WHAT TO PRODUCE
How many lines in the rows below contain the string "Mustela"? Reply with the number alone.

------------------------------------------------------------------------

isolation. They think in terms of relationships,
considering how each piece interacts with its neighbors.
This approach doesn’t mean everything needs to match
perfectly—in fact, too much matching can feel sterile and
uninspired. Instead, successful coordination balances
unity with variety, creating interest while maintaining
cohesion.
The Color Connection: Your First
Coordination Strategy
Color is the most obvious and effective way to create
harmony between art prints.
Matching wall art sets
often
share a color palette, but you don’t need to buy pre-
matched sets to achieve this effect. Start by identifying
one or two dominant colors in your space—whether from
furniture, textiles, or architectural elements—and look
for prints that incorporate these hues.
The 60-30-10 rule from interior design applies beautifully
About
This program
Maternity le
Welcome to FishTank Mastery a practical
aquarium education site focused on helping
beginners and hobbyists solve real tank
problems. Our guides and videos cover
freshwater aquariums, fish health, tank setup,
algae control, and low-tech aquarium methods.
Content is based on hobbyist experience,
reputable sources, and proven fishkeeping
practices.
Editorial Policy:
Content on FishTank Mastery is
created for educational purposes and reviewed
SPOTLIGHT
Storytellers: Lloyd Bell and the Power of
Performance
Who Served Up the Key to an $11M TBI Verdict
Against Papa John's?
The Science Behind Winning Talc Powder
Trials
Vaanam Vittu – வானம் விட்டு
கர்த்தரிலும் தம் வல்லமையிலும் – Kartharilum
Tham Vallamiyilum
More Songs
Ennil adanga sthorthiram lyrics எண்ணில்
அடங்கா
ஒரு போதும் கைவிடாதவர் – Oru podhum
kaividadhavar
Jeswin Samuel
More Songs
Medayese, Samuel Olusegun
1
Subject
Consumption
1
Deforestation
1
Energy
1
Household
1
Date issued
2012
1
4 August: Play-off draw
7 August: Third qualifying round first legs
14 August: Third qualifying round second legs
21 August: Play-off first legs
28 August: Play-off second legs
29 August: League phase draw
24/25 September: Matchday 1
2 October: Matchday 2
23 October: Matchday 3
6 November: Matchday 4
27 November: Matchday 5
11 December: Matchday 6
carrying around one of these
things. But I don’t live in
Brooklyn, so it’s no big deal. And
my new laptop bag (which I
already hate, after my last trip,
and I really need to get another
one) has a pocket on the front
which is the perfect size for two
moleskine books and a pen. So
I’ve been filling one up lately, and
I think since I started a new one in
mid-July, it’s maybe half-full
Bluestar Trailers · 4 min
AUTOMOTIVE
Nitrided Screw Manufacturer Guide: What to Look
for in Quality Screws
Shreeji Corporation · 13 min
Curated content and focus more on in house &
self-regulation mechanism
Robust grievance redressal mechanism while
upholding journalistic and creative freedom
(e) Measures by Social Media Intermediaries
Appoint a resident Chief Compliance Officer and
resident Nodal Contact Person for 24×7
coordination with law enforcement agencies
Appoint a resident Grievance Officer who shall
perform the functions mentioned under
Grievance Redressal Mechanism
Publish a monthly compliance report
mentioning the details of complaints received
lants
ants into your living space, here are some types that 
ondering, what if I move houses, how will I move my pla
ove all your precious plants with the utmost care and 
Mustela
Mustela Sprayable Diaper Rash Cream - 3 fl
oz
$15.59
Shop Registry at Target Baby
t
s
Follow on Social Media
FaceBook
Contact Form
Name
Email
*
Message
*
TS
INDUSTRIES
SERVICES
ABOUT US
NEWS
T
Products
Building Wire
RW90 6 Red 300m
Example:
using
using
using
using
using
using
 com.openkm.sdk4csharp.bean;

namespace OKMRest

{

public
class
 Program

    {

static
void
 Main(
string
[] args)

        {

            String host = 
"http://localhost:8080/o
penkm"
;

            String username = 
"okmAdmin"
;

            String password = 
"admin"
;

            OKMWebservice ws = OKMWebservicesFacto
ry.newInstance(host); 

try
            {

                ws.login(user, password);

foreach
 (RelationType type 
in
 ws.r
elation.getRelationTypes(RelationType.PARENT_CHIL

------------------------------------------------------------------------

TASK RESPONSE
2